Gospel Reading and Meditation

The harvest is rich but the labourers are few’

Fourteenth Sunday in Ordinary Time (Year C)
In this reading Jesus sends out 72 disciples to prepare the way for his arrival – and announce the peace of God.
Fr Adrian Graffy reflects.

Luke 10:1-9
1 The Lord appointed seventy-two others and sent them out ahead of him, in pairs, to all the towns and places he himself was to visit. 2 He said to them, ‘The harvest is rich but the labourers are few, so ask the Lord of the harvest to send labourers to his harvest. 3 Start off now, but remember, I am sending you out like lambs among wolves. 4 Carry no purse, no haversack, no sandals. Salute no one on the road. 5 Whatever house you go into, let your first words be, ‘Peace to this house!’ 6 And if a man of peace lives there, your peace will go and rest on him; if not, it will come back to you. 7 Stay in the same house, taking what food and drink they have to offer, for the labourer deserves his wages; do not move from house to house. 8 Whenever you go into a town where they make you welcome, eat what is set before you. 9 Cure those in it who are sick, and say, ‘The kingdom of God is very near to you.’

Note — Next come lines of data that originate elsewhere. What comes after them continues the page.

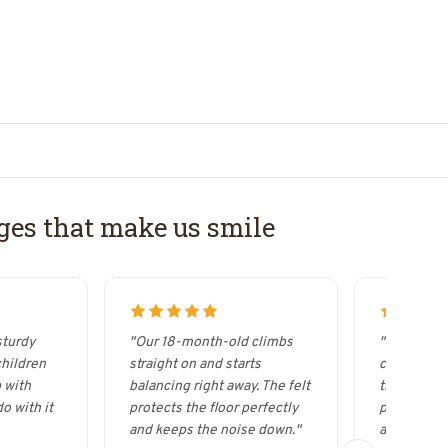
es that make us smile
sturdy
"Our 18-month-old climbs
"It looks s
children
straight on and starts
curved woo
 with
balancing right away. The felt
the Wobbel
o with it
protects the floor perfectly
possibilitie
and keeps the noise down."
acrobat."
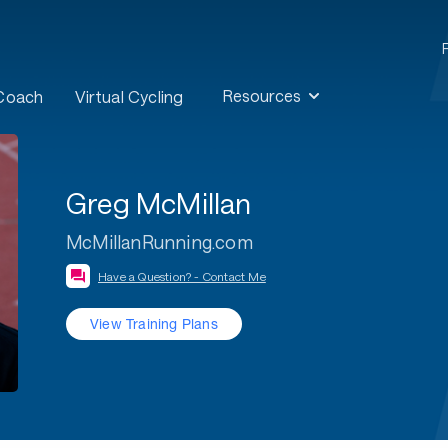
Resources
 Coach
Virtual Cycling
Greg McMillan
McMillanRunning.com
Have a Question? - Contact Me
View Training Plans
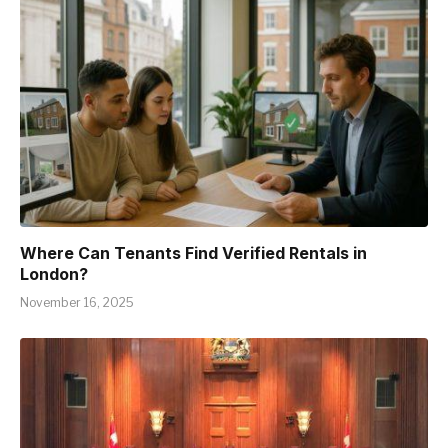
Where Can Tenants Find Verified Rentals in
London?
November 16, 2025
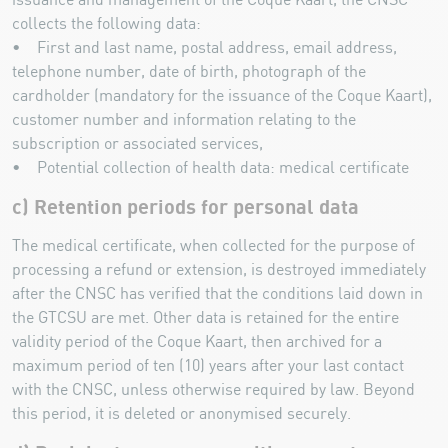
issuance and management of the Coque Kaart, the CNSC
collects the following data:
• First and last name, postal address, email address,
telephone number, date of birth, photograph of the
cardholder (mandatory for the issuance of the Coque Kaart),
customer number and information relating to the
subscription or associated services,
• Potential collection of health data: medical certificate
c) Retention periods for personal data
The medical certificate, when collected for the purpose of
processing a refund or extension, is destroyed immediately
after the CNSC has verified that the conditions laid down in
the GTCSU are met. Other data is retained for the entire
validity period of the Coque Kaart, then archived for a
maximum period of ten (10) years after your last contact
with the CNSC, unless otherwise required by law. Beyond
this period, it is deleted or anonymised securely.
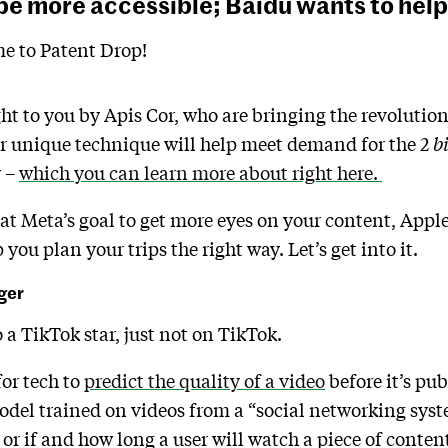
be more accessible; Baidu wants to help 
e to Patent Drop!
ht to you by Apis Cor, who are bringing the revolutio
ir unique technique will help meet demand for the 2
b
y –
which you can learn more about right here.
t Meta’s goal to get more eyes on your content, Apple’
you plan your trips the right way. Let’s get into it.
ger
a TikTok star, just not on TikTok.
or tech to
predict the quality of a video
before it’s pub
del trained on videos from a “social networking syst
 or if and how long a user will watch a piece of content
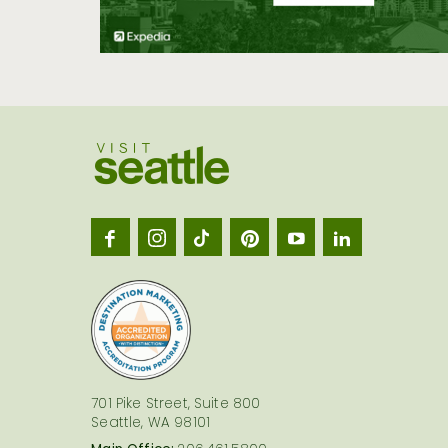
Visit
Seatt
logo
701 Pike Street, Suite 800
Seattle, WA 98101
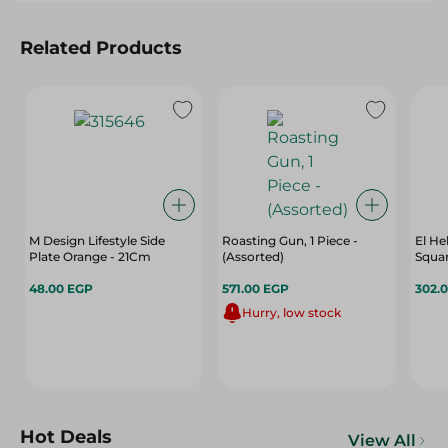
Related Products
M Design Lifestyle Side
Roasting Gun, 1 Piece -
El He
Plate Orange - 21Cm
(Assorted)
Squar
48.00 EGP
571.00 EGP
302.
Hurry, low stock
Hot Deals
View All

Other readings: Isaiah 66:10-14 Psalm 65 (66) Galatians 6:14-18

Reflection
Only the Gospel of Luke gives this report of a sending out by Jesus of seventy-two (or seventy, in some manuscripts) disciples with the apparent task of preparing the way for his arrival. The number of disciples recalls Moses’ appointment of elders to assist in his work reported in the book of Numbers (chapter 11). The logistics of the exercise are difficult to imagine, but the justification of it is clear. The harvest is rich, but the labourers are few. This has been a constant in the history of the Church, and is so in our day particularly due to the pressures of secularism and materialism which to many seem more attractive than labouring in the vineyard of Christ.
Jesus gives instructions as to how his disciples should behave. They are taught to provide little for themselves and to be single-minded. This seems to be the sense of the strange command to salute no one on the way. The salutation of ‘peace’ may be seen as encompassing the whole gospel message, which is to be imposed on no-one. They are told to remain in one house, avoiding any rivalry there might be among their hosts.
The announcement of ‘peace’, the peace of God, lies at the heart of the gospel, and is reflected in the words from Isaiah in the first reading ‘Now towards her I send flowing peace, like a river.’ These words are addressed to Jerusalem after the return of the people from exile in Babylon and they express the constant concern of the God who has not abandoned the people despite their sinfulness. The task of those called and sent by Jesus is precisely to bring the peace of God. They are to do this by proclaiming what Jesus proclaims, that the kingdom of God is near, and they are to confirm their message as Jesus did by acts of healing.

Am I single-minded in living the gospel?
How do I make the peace of the kingdom a reality for others?
Pray for an increase in labourers in the Lord’s vineyard.
Thank God for the fidelity shown by so many in the work of the gospel.